Give back the entire listing verbatim.

Exercise data:
-------

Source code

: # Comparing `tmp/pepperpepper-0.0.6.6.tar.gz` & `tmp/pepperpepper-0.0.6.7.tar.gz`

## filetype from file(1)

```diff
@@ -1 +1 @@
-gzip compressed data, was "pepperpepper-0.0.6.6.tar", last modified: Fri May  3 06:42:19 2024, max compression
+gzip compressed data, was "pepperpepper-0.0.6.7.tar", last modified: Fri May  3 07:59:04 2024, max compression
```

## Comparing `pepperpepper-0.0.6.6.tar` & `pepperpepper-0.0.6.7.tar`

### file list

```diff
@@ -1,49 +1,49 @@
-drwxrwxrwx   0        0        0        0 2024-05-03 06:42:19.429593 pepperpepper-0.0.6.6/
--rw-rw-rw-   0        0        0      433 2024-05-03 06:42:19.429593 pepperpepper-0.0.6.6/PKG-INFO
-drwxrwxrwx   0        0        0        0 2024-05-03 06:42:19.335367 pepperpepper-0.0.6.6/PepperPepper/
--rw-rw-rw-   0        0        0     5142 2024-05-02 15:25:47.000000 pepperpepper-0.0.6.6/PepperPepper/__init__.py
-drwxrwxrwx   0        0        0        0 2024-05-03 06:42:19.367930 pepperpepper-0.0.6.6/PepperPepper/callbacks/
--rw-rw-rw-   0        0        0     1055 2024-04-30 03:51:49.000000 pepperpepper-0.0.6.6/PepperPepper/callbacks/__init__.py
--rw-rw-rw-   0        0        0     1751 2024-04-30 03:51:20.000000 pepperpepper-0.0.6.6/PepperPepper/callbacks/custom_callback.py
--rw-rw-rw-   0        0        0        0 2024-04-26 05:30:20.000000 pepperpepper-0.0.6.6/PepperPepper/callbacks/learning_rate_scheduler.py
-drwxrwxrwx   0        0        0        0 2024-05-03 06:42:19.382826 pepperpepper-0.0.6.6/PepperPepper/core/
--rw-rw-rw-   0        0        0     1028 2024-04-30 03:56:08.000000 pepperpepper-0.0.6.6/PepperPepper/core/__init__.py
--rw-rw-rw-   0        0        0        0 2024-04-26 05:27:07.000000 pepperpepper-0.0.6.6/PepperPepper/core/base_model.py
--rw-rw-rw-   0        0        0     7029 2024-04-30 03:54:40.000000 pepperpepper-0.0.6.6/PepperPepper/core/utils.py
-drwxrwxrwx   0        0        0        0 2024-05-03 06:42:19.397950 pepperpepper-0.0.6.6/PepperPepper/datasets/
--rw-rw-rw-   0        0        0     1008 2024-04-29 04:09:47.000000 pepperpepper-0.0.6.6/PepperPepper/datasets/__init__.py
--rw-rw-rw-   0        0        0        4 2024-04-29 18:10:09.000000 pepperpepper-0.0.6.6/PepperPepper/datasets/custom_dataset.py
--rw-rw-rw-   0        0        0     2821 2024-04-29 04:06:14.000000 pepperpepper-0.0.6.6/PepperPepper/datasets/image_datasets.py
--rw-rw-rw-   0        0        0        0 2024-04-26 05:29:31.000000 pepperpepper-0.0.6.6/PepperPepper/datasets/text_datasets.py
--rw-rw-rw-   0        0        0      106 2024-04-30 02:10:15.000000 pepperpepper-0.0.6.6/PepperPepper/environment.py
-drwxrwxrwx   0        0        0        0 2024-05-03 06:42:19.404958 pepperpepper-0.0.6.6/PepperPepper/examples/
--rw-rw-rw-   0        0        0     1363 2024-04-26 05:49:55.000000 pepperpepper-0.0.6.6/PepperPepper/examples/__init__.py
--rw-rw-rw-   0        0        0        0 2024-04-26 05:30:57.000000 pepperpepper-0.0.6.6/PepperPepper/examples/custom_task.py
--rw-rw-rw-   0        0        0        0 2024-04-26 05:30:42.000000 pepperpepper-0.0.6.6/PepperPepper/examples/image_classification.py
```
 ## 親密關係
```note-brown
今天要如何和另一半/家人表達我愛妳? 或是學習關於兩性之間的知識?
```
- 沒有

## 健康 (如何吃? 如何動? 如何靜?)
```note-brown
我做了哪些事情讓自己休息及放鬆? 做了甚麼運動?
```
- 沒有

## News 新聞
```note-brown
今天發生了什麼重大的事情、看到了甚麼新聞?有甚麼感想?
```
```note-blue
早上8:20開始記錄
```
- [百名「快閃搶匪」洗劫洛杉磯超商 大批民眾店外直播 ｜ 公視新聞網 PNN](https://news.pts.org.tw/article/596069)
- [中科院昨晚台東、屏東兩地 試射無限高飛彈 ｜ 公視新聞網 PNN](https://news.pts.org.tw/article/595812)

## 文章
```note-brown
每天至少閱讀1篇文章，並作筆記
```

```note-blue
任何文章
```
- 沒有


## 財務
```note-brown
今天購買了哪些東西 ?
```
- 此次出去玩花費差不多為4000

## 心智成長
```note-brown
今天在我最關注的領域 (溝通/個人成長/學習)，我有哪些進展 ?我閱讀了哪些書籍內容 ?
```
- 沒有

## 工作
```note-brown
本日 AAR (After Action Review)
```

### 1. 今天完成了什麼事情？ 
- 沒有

-------

Answer section:
Source code

: # Comparing `tmp/pepperpepper-0.0.6.6.tar.gz` & `tmp/pepperpepper-0.0.6.7.tar.gz`

## filetype from file(1)

```diff
@@ -1 +1 @@
-gzip compressed data, was "pepperpepper-0.0.6.6.tar", last modified: Fri May  3 06:42:19 2024, max compression
+gzip compressed data, was "pepperpepper-0.0.6.7.tar", last modified: Fri May  3 07:59:04 2024, max compression
```

## Comparing `pepperpepper-0.0.6.6.tar` & `pepperpepper-0.0.6.7.tar`

### file list

```diff
@@ -1,49 +1,49 @@
-drwxrwxrwx   0        0        0        0 2024-05-03 06:42:19.429593 pepperpepper-0.0.6.6/
--rw-rw-rw-   0        0        0      433 2024-05-03 06:42:19.429593 pepperpepper-0.0.6.6/PKG-INFO
-drwxrwxrwx   0        0        0        0 2024-05-03 06:42:19.335367 pepperpepper-0.0.6.6/PepperPepper/
--rw-rw-rw-   0        0        0     5142 2024-05-02 15:25:47.000000 pepperpepper-0.0.6.6/PepperPepper/__init__.py
-drwxrwxrwx   0        0        0        0 2024-05-03 06:42:19.367930 pepperpepper-0.0.6.6/PepperPepper/callbacks/
--rw-rw-rw-   0        0        0     1055 2024-04-30 03:51:49.000000 pepperpepper-0.0.6.6/PepperPepper/callbacks/__init__.py
--rw-rw-rw-   0        0        0     1751 2024-04-30 03:51:20.000000 pepperpepper-0.0.6.6/PepperPepper/callbacks/custom_callback.py
--rw-rw-rw-   0        0        0        0 2024-04-26 05:30:20.000000 pepperpepper-0.0.6.6/PepperPepper/callbacks/learning_rate_scheduler.py
-drwxrwxrwx   0        0        0        0 2024-05-03 06:42:19.382826 pepperpepper-0.0.6.6/PepperPepper/core/
--rw-rw-rw-   0        0        0     1028 2024-04-30 03:56:08.000000 pepperpepper-0.0.6.6/PepperPepper/core/__init__.py
--rw-rw-rw-   0        0        0        0 2024-04-26 05:27:07.000000 pepperpepper-0.0.6.6/PepperPepper/core/base_model.py
--rw-rw-rw-   0        0        0     7029 2024-04-30 03:54:40.000000 pepperpepper-0.0.6.6/PepperPepper/core/utils.py
-drwxrwxrwx   0        0        0        0 2024-05-03 06:42:19.397950 pepperpepper-0.0.6.6/PepperPepper/datasets/
--rw-rw-rw-   0        0        0     1008 2024-04-29 04:09:47.000000 pepperpepper-0.0.6.6/PepperPepper/datasets/__init__.py
--rw-rw-rw-   0        0        0        4 2024-04-29 18:10:09.000000 pepperpepper-0.0.6.6/PepperPepper/datasets/custom_dataset.py
--rw-rw-rw-   0        0        0     2821 2024-04-29 04:06:14.000000 pepperpepper-0.0.6.6/PepperPepper/datasets/image_datasets.py
--rw-rw-rw-   0        0        0        0 2024-04-26 05:29:31.000000 pepperpepper-0.0.6.6/PepperPepper/datasets/text_datasets.py
--rw-rw-rw-   0        0        0      106 2024-04-30 02:10:15.000000 pepperpepper-0.0.6.6/PepperPepper/environment.py
-drwxrwxrwx   0        0        0        0 2024-05-03 06:42:19.404958 pepperpepper-0.0.6.6/PepperPepper/examples/
--rw-rw-rw-   0        0        0     1363 2024-04-26 05:49:55.000000 pepperpepper-0.0.6.6/PepperPepper/examples/__init__.py
--rw-rw-rw-   0        0        0        0 2024-04-26 05:30:57.000000 pepperpepper-0.0.6.6/PepperPepper/examples/custom_task.py
--rw-rw-rw-   0        0        0        0 2024-04-26 05:30:42.000000 pepperpepper-0.0.6.6/PepperPepper/examples/image_classification.py
```
 ## 親密關係
```note-brown
今天要如何和另一半/家人表達我愛妳? 或是學習關於兩性之間的知識?
```
- 沒有

## 健康 (如何吃? 如何動? 如何靜?)
```note-brown
我做了哪些事情讓自己休息及放鬆? 做了甚麼運動?
```
- 沒有

## News 新聞
```note-brown
今天發生了什麼重大的事情、看到了甚麼新聞?有甚麼感想?
```
```note-blue
早上8:20開始記錄
```
- [百名「快閃搶匪」洗劫洛杉磯超商 大批民眾店外直播 ｜ 公視新聞網 PNN](https://news.pts.org.tw/article/596069)
- [中科院昨晚台東、屏東兩地 試射無限高飛彈 ｜ 公視新聞網 PNN](https://news.pts.org.tw/article/595812)

## 文章
```note-brown
每天至少閱讀1篇文章，並作筆記
```

```note-blue
任何文章
```
- 沒有


## 財務
```note-brown
今天購買了哪些東西 ?
```
- 此次出去玩花費差不多為4000

## 心智成長
```note-brown
今天在我最關注的領域 (溝通/個人成長/學習)，我有哪些進展 ?我閱讀了哪些書籍內容 ?
```
- 沒有

## 工作
```note-brown
本日 AAR (After Action Review)
```

### 1. 今天完成了什麼事情？ 
- 沒有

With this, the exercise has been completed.